With the release of version 8.5, IBM Lotus Domino server employs the Domino attachment and object service to save significant space at the file level by sharing data identified as identical between databases (applications) on the same server. Document attachments are the first components to use the DAOS feature in Lotus Domino.
In databases that use DAOS, Lotus Domino no longer saves a separate and complete copy of every document attachment. Instead, the server saves a reference to each attached file in an internal repository, and it refers to the same file from multiple documents in one or more databases on the same server. When an attached file is large and a message containing it is broadcast to thousands of users, creating a separate copy of the message for each recipient could require several gigabytes of disk space. Multiple copies of the same attachment often also proliferated in mail threads with multiple replies. With DAOS enabled, disk space usage is substantially reduced.
Use of an attachment object store is optional, and it involves considerable planning before you can implement it in Lotus Domino.
You can mark databases on a Lotus Domino server for participation in attachment consolidation by enabling consolidation on the DAOS tab in the Server document, and by ensuring that every database that you want to include in consolidation has the "Use Domino Attachment and Object Service" advanced database property selected.

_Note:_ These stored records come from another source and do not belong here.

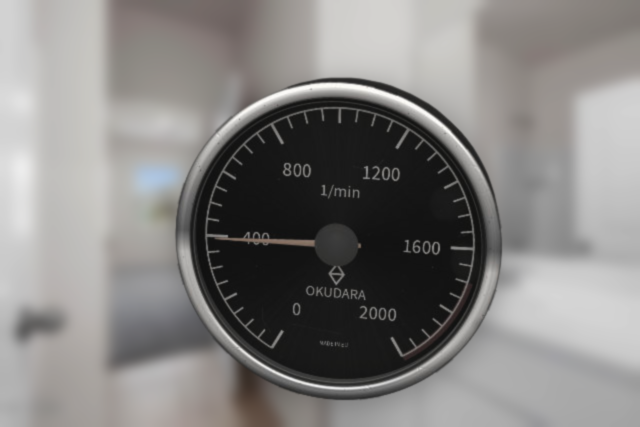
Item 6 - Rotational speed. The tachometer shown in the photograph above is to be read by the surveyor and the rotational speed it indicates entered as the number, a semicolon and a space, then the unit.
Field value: 400; rpm
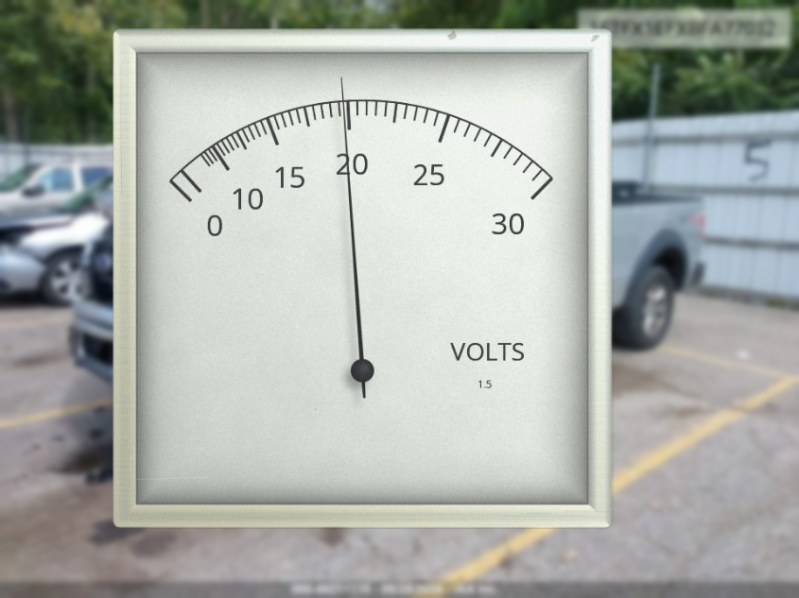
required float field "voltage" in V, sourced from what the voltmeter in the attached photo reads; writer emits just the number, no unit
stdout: 19.75
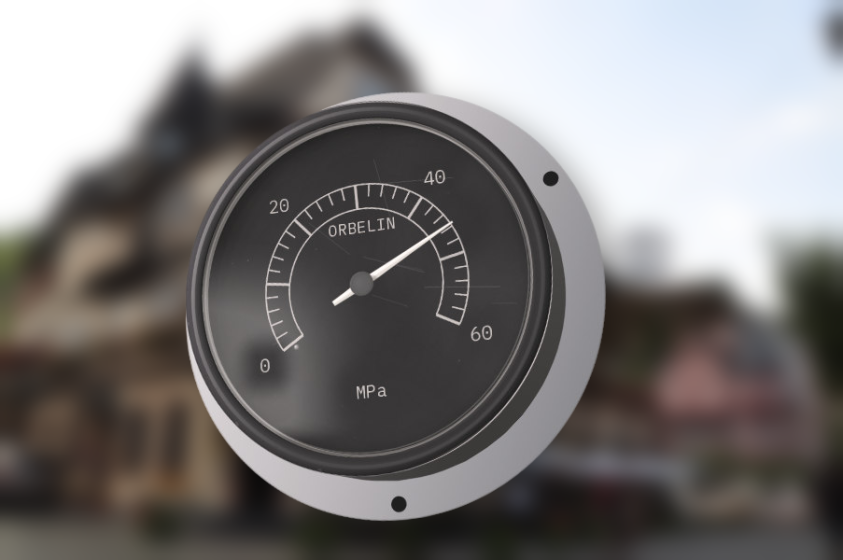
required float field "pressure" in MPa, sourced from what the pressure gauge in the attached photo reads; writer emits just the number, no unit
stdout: 46
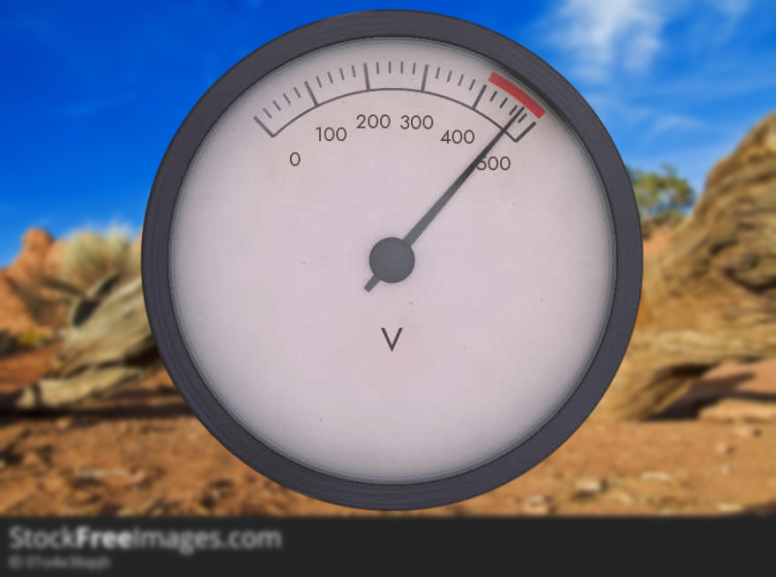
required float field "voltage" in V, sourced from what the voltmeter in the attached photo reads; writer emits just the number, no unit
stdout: 470
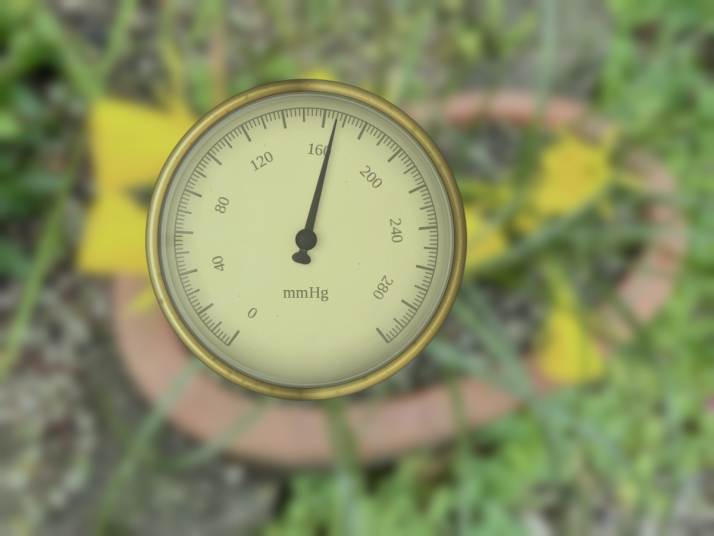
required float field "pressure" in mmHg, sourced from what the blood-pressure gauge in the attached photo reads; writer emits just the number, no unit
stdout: 166
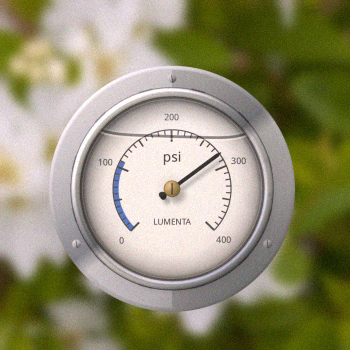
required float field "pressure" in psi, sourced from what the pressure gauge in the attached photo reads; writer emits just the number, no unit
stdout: 280
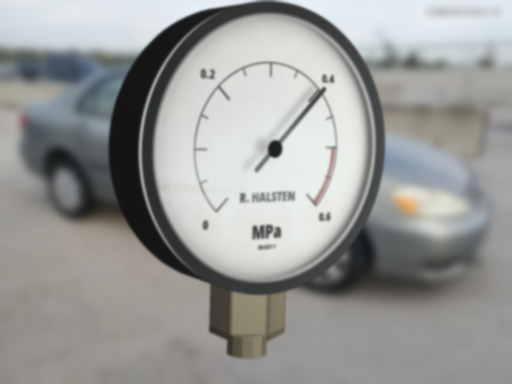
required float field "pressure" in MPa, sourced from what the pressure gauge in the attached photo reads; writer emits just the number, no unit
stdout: 0.4
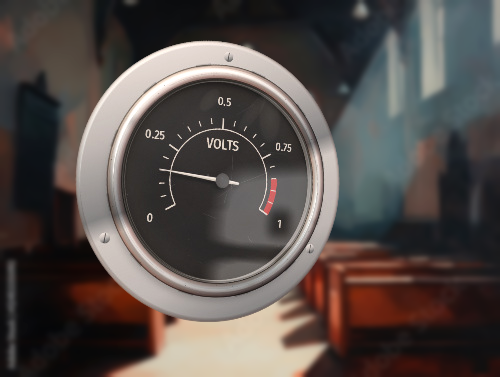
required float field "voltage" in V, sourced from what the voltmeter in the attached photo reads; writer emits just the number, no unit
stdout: 0.15
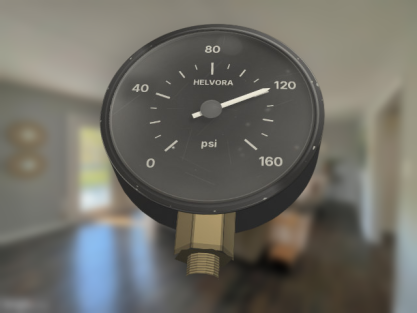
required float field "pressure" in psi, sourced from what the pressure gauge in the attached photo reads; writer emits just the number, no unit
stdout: 120
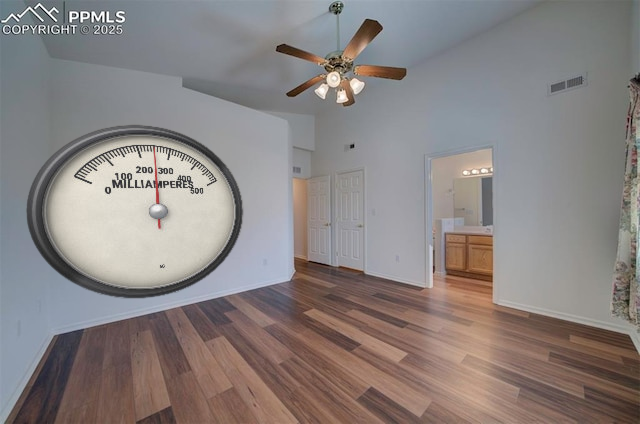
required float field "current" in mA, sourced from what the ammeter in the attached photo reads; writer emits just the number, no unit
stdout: 250
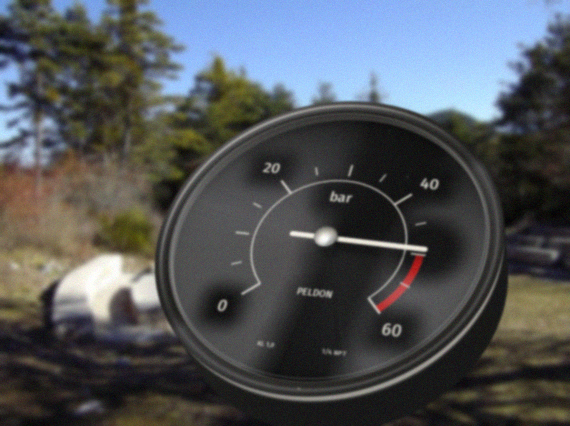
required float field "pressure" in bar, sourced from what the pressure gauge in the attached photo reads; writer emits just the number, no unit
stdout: 50
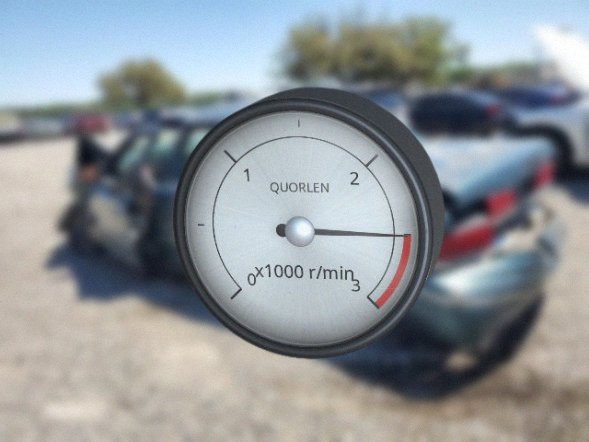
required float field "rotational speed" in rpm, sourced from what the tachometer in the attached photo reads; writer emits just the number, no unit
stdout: 2500
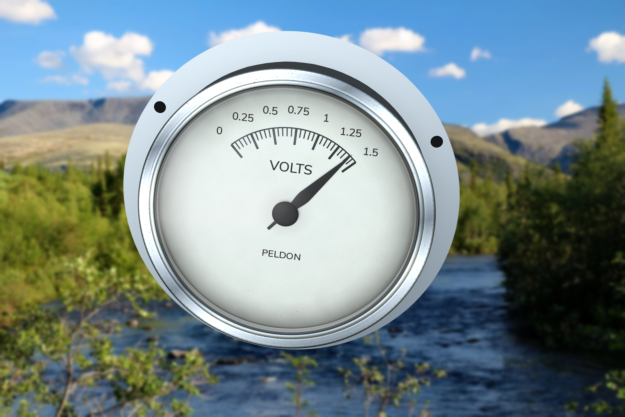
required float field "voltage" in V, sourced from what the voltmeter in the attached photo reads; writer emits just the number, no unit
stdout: 1.4
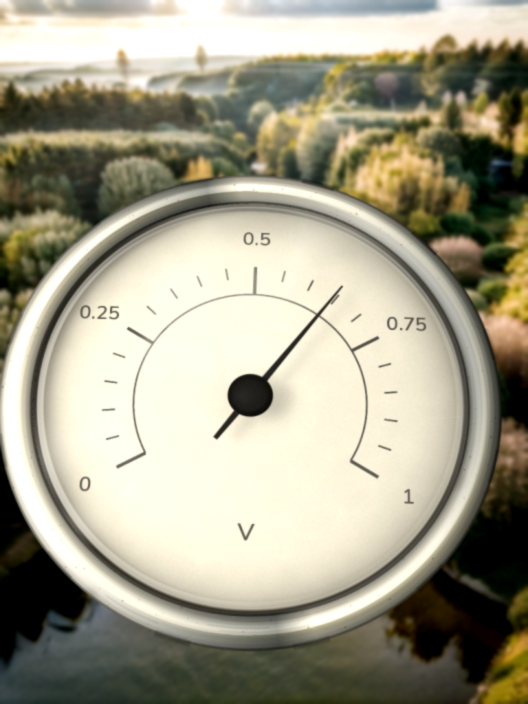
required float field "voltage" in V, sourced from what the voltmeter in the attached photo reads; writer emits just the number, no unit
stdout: 0.65
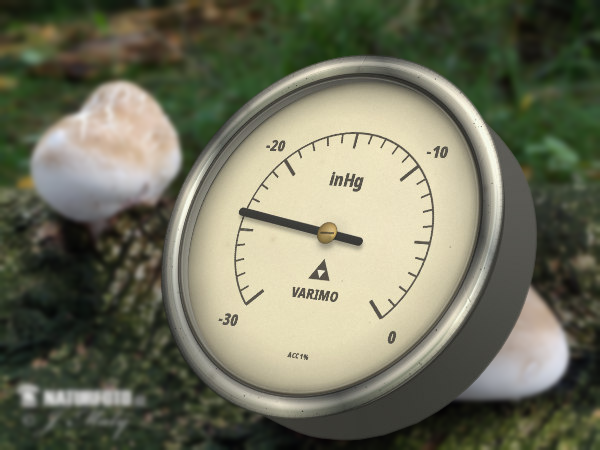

DAOS also requires transaction logging to be enabled. DAOS stores a single copy of each attachment in a central mapped repository. After you enable attachment consolidation on a server, all databases on the server that are included in consolidation use the repository to store attachments.
When attachment consolidation is enabled and a user saves an attachment, the body stored in the document contains a reference, sometimes called a ticket, to the attachment, which identifies the attachment in the repository. Consolidation occurs immediately; you do not have to wait for a task to run before disk space savings occur in the size of documents with attachments.